Like a lot of other observers of politics, I am convinced that Barnaby Joyce, the Deputy Prime Minister, should go. It should be done voluntarily or Malcolm Turnbull should withdraw his confidence in Joyce, which will have the effect of sacking him. And it had better be done soon or it will eat away at the government’s fortunes and when it does take place, as eventually it will, Turnbull will get no praise for acting so late in the piece; all he will get is renewed criticism for being indecisive and a revival of the notion that perhaps it is his own leadership that should be looked at. As William Gladstone said so wisely (and my source is unimpeachable – The Spectator, 20 February 1942): ‘The first essential for a Prime Minister is to be a good butcher’. As Turnbull seems to have been spellbound since he took office, this is a wonderful chance, and probably his last, to show that he knows what he should do and is prepared to do it.

I hasten to say that the conclusion I have reached is very unfortunate and I do not relish it at all, as Joyce is one of the few members of the government whom I can understand and he has an earthy, plain man’s appreciation of issues and how they should be addressed. Moreover, I can honestly say that before this scandal burst on the government, Turnbull himself was starting to look good and was making some decisions that were consistent with good conservative principles. Of course he was getting help from an unexpected quarter, as Bill Shorten has emerged as so appalling that people were starting to say that the country would go bankrupt if he ever had a chance to put his Corbyn-like delusions into practice. Indeed, I was beginning to think, before the scandal, that one might even have to vote Liberal at the next election. So I am not gloating in the slightest to see that the government has lost the shine it was starting to acquire and has done so, yet again, on its own initiative.

Added to the complexity, of course, Joyce is the leader of the Coalition partner, but even that nettle has to be grasped before it poisons the whole paddock. As Billy Hughes said on his retirement, when asked why he had never joined the Country Party: ‘Cripes! You have to draw the bloody line somewhere. ’ Well, the line is now well and truly drawn and it is drawn on the side of terminating the Deputy Prime Minister before he terminates the entire government.

Given information:
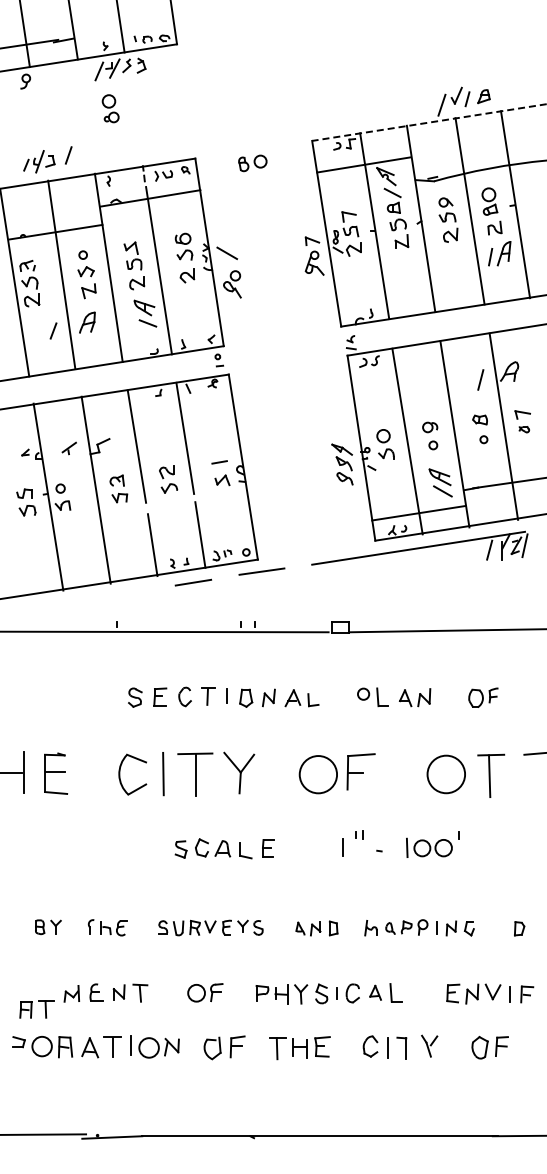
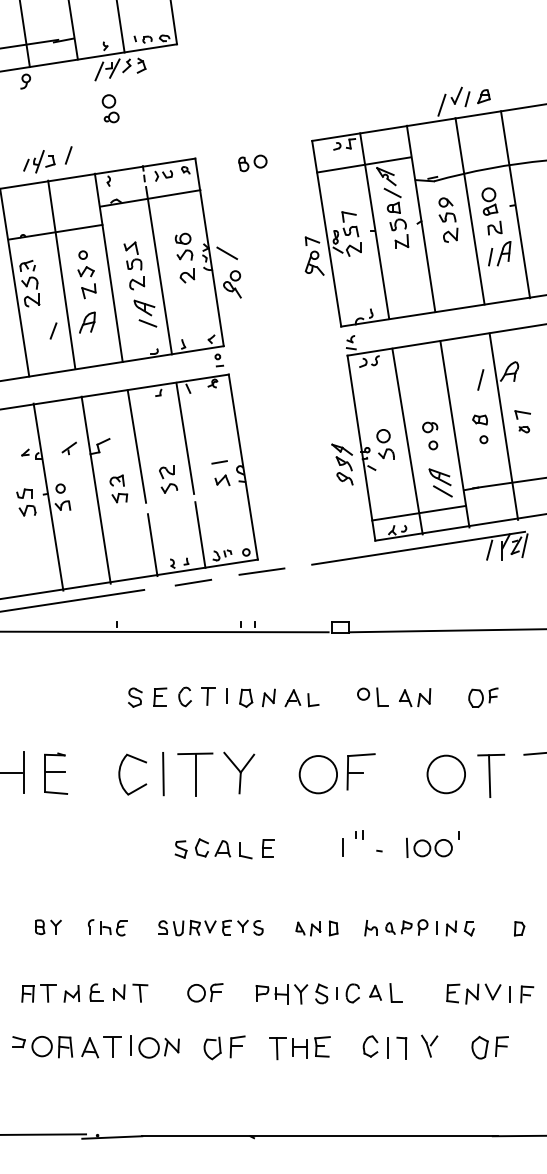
line at (428, 122): dashed -> solid
line at (73, 600): none -> present
part at (36, 1009) position: (36, 1009) -> (38, 993)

Required task 1:
Summarize the column on Barnaby Joyce in two sentences.
Required task 2:
List every person the column on Barnaby Joyce refers to by both first name and surname.
Required task 3:
According to the column on Barnaby Joyce, what did William Gladstone say is the first essential for a Prime Minister?
The material placed after the column is separate from it.

Full answer 1:
The writer argues that Deputy Prime Minister Barnaby Joyce should go, either voluntarily or through Malcolm Turnbull withdrawing confidence in him, and soon, before the matter damages the government and Turnbull's own leadership. The writer takes no pleasure in this, noting a liking for Joyce and that Turnbull had been starting to look good before the scandal, but holds that the line must be drawn even though Joyce leads the Coalition partner.

Full answer 2:
Barnaby Joyce
Malcolm Turnbull
William Gladstone
Bill Shorten
Billy Hughes

Full answer 3:
To be a good butcher.